Starr is affiliated with Diamond Edge Capital Partners, a firm that markets investments to public pension funds. One of Starr’s partners at Diamond Edge is Marvin Rosen, a former Democratic National Committee finance chairman. A call to Rosen’s spokesman wasn’t immediately returned.

The fraud came to light after a lawyer for a Starr client alerted prosecutors, Bharara said. At the same time, investigators from the Manhattan District Attorney’s Office were conducting their own probe. District Attorney Cyrus Vance Jr. joined Bharara at yesterday’s press conference.

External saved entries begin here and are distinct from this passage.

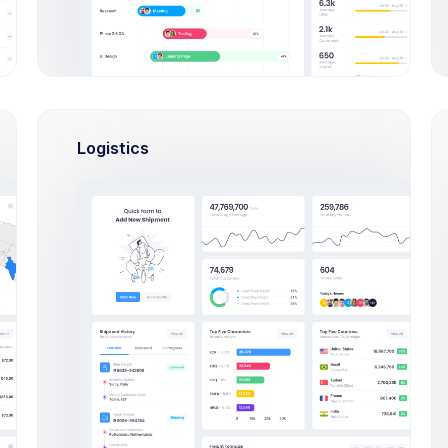
LOI Issued by Departments
Counted in Millions
Logistics
120M
100M
75
80M
54
60M
42
40M
20M
0M
E2E
IMC
SSMC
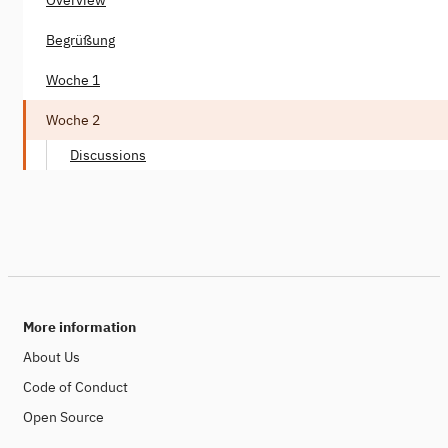
Begrüßung
Woche 1
Woche 2
Discussions
More information
About Us
Code of Conduct
Open Source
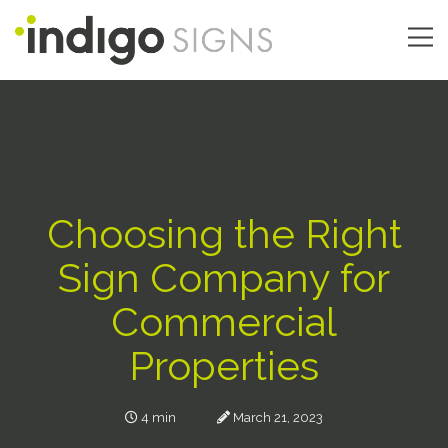
Skip
to
main
Main
content
navigation
Choosing the Right
Sign Company for
Commercial
Properties
4 min
March 21, 2023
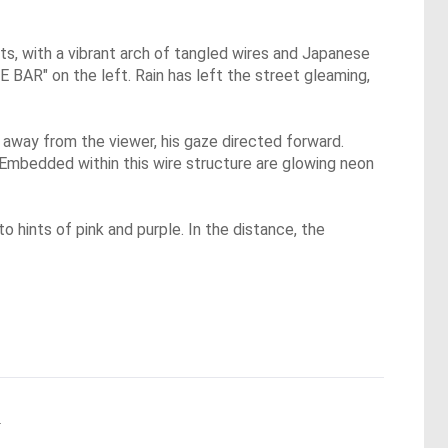
ts, with a vibrant arch of tangled wires and Japanese
E BAR" on the left. Rain has left the street gleaming,
s away from the viewer, his gaze directed forward.
 Embedded within this wire structure are glowing neon
to hints of pink and purple. In the distance, the
.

Court papers cite unauthorized transfers from clients’ accounts beginning in 2008. In one instance, a client identified as “a former hedge-fund manager and well-known philanthropist” found that $1.7 million had been moved out of her account, the complaint says.

‘Jacob The Jeweler’

Separately, Starr used $13.9 million from a Manhattan jeweler and his wife to invest in a series of companies with which he was affiliated, prosecutors allege. The jeweler, a friend of Starr’s who isn’t identified in court papers, had been jailed after pleading guilty to obstructing justice, prosecutors said. The jeweler’s lawyer, Benjamin Brafman, identified them as Jacob Arabov, who is known as “Jacob the Jeweler,” and his wife.

Starr “invested their monies in questionable investments, with direct benefit to himself, his wife” or his associates, the complaint says. “It appears that all of the investments are tainted by fraud.”

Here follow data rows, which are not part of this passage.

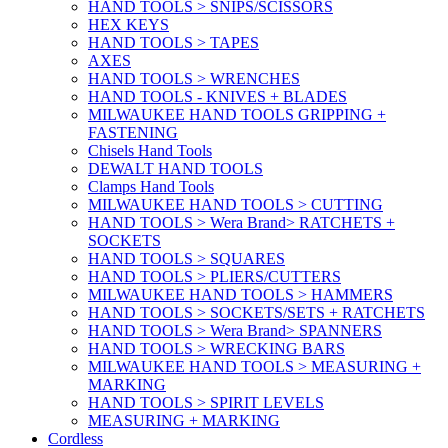
HAND TOOLS > SNIPS/SCISSORS
HEX KEYS
HAND TOOLS > TAPES
AXES
HAND TOOLS > WRENCHES
HAND TOOLS - KNIVES + BLADES
MILWAUKEE HAND TOOLS GRIPPING +
FASTENING
Chisels Hand Tools
DEWALT HAND TOOLS
Clamps Hand Tools
MILWAUKEE HAND TOOLS > CUTTING
HAND TOOLS > Wera Brand> RATCHETS +
SOCKETS
HAND TOOLS > SQUARES
HAND TOOLS > PLIERS/CUTTERS
MILWAUKEE HAND TOOLS > HAMMERS
HAND TOOLS > SOCKETS/SETS + RATCHETS
HAND TOOLS > Wera Brand> SPANNERS
HAND TOOLS > WRECKING BARS
MILWAUKEE HAND TOOLS > MEASURING +
MARKING
HAND TOOLS > SPIRIT LEVELS
MEASURING + MARKING
Cordless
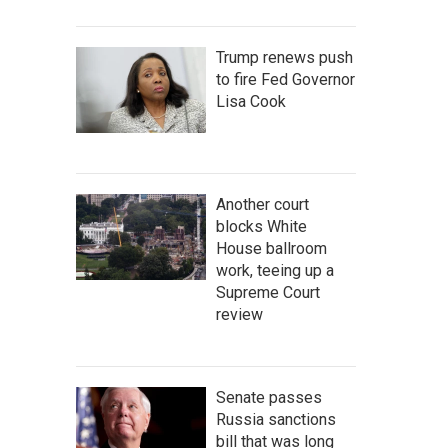
Trump renews push
to fire Fed Governor
Lisa Cook
Another court
blocks White
House ballroom
work, teeing up a
Supreme Court
review
Senate passes
Russia sanctions
bill that was long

According to the complaint, Starr routed investor funds to entities including Wind River LLC, a shell company created by Stein; Glassnote Entertainment Group LLC, which represents music artists and employed Starr’s wife; Sundown Hills LLC, whose bankruptcy filing was signed by a “retired prominent basketball player” in January; Bregman Productions Inc., a movie producer; and Universal Identification Solutions LLC, a company Starr partially owns.

Tax Debt

In January, Erving, a hall of famer, filed a bankruptcy petition in U.S. Bankruptcy Court in Atlanta on behalf of Sundown Hills, according to court papers in that case. He listed himself as a debtor and member of the corporation. Dorna Taylor, his lawyer, didn’t immediately return a call.

Daniel Glass, the founder and principal at New York-based Glassnote Entertainment, didn’t immediately return a voice-mail message left at his office.

In related allegations, prosecutors said Stein, 65, took steps to shield his assets in the face of more than $1 million in tax debt. Besides creating Wind River, he shifted money between bank accounts, used others’ credit cards to pay his expenses and lied to the IRS.

In 2008 and 2009, Wind River was the recipient of about $1.6 million that came from Starr, Arabov’s wife, and an entity called Marose LLC, prosecutors said. Marose is registered in New York State records to Rosen, the ex-Democratic Party fundraiser.

Snipes, Stallone

Prosecutors said Stein, who is accused of making false statements in a tax filing, was the beneficiary of the transfers. “Those monies were then all withdrawn to pay for the extravagant personal expenses of Andrew Stein,” the complaint says, citing hundreds of thousands of dollars in American Express bills.

Starr was a witness in the 2008 trial of Snipes, who was convicted by a federal jury in Ocala, Florida, of failing to file income tax returns. Snipes’s lawyer, Brian Mahany, didn’t immediately return a call yesterday.

Starr was sued in 2002 by Stallone, who claimed Starr’s financial advice caused him to lose $10 million on the stock of Planet Hollywood International Inc., a theme-restaurant chain.

Starr & Co. also served as financial adviser to celebrity photographer Annie Leibovitz and actress Joan Stanton, who was the voice of “Lois Lane” in the “Adventures of Superman” 1940s radio series, according to court papers in various lawsuits. Other clients included Louisa Sarofim, the heiress of the Brown & Root construction fortune, and playwright Neil Simon, according to court papers in a lawsuit filed against Starr by Stanton.